Task item »
Please return word for word the lines of the material starting at its first line and ending at the line that contains "Is it true that the", including both of those lines.

Start of Task inputs

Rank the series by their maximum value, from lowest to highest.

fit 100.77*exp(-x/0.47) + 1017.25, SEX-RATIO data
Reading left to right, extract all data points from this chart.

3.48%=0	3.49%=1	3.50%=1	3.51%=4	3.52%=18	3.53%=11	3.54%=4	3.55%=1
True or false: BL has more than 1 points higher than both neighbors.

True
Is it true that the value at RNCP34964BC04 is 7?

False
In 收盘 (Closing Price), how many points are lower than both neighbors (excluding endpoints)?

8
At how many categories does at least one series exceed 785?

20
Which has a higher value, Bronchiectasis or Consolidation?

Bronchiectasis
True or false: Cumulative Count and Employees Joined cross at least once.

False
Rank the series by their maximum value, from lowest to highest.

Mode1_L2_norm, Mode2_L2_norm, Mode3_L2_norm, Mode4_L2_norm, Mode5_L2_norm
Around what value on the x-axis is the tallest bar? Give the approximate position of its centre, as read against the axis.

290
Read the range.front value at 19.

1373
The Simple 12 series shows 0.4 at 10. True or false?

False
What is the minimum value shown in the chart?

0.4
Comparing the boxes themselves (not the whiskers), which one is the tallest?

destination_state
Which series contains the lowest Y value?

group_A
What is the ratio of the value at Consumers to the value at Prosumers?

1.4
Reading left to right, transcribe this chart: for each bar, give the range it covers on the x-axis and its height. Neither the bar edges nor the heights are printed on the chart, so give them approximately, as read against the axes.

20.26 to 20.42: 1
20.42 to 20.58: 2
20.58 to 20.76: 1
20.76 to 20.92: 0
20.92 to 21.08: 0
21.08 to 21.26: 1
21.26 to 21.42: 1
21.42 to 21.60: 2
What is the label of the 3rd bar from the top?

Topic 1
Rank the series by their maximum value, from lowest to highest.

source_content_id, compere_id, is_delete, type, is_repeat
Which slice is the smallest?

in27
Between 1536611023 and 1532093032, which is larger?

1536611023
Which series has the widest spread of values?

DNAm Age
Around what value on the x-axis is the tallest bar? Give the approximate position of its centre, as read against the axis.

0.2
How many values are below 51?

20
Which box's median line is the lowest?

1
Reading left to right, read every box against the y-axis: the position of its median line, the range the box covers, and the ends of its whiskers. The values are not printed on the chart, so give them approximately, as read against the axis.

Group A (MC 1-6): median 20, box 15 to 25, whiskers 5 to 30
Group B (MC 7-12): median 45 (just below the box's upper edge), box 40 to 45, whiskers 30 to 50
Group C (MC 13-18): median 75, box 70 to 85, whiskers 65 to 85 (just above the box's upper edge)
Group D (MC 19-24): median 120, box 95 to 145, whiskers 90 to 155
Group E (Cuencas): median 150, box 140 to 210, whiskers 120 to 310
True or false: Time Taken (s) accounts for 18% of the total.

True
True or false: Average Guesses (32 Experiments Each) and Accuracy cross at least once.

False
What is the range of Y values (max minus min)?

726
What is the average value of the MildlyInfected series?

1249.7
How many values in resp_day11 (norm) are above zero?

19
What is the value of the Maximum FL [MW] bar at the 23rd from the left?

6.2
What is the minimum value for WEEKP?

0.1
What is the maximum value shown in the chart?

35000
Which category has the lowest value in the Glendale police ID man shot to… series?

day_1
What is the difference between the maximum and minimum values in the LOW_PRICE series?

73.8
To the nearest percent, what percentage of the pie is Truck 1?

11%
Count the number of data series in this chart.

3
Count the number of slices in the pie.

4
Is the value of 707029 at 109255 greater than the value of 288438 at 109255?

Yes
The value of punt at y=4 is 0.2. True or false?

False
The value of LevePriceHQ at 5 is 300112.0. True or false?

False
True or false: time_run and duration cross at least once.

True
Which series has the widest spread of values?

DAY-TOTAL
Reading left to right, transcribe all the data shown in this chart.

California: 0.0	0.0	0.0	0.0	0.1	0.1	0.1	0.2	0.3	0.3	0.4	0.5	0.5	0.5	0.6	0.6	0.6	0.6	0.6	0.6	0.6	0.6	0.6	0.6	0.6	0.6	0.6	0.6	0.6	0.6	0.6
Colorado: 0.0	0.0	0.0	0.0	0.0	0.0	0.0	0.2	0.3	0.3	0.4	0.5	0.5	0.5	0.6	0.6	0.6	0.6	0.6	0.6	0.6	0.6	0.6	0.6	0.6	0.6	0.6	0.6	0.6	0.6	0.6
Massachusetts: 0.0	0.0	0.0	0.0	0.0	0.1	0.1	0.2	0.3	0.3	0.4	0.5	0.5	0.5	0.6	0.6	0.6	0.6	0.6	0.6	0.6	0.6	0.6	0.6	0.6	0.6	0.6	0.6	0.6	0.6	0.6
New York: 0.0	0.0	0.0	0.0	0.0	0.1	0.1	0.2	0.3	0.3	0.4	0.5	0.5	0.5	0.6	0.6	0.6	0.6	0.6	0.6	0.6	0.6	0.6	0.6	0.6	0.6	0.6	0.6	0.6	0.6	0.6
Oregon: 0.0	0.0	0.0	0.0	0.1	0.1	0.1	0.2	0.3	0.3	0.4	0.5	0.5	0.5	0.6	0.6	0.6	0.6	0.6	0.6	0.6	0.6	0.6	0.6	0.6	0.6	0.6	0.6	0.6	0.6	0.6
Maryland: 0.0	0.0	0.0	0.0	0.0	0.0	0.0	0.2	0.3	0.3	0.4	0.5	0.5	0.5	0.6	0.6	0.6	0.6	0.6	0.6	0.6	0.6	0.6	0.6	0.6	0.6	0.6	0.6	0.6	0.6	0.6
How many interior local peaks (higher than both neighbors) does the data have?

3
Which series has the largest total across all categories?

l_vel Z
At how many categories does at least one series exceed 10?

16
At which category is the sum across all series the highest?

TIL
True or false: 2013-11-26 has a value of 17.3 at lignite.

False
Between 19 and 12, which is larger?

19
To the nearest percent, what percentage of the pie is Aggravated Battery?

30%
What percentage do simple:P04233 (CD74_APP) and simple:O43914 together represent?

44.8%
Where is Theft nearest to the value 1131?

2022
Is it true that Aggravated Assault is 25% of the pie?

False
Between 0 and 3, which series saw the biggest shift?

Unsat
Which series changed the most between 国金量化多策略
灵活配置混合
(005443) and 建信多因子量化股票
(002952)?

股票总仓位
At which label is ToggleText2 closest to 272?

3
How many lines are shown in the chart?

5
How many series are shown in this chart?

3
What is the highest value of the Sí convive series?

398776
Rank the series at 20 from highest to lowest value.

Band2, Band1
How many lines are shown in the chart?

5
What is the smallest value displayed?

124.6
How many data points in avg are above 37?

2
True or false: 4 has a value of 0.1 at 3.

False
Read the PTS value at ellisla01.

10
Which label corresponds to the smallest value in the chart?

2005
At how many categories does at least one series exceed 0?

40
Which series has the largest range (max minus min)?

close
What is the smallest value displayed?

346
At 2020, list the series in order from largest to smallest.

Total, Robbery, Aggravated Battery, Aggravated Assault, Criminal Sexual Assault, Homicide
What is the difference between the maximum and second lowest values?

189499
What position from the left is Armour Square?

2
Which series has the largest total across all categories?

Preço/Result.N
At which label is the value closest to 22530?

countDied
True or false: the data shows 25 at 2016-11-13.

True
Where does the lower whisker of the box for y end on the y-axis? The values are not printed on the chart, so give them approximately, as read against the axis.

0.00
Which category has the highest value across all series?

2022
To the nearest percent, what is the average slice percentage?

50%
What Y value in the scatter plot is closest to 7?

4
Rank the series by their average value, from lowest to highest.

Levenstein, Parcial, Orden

End of Task inputs

Completed task »
Rank the series by their maximum value, from lowest to highest.

fit 100.77*exp(-x/0.47) + 1017.25, SEX-RATIO data
Reading left to right, extract all data points from this chart.

3.48%=0	3.49%=1	3.50%=1	3.51%=4	3.52%=18	3.53%=11	3.54%=4	3.55%=1
True or false: BL has more than 1 points higher than both neighbors.

True
Is it true that the value at RNCP34964BC04 is 7?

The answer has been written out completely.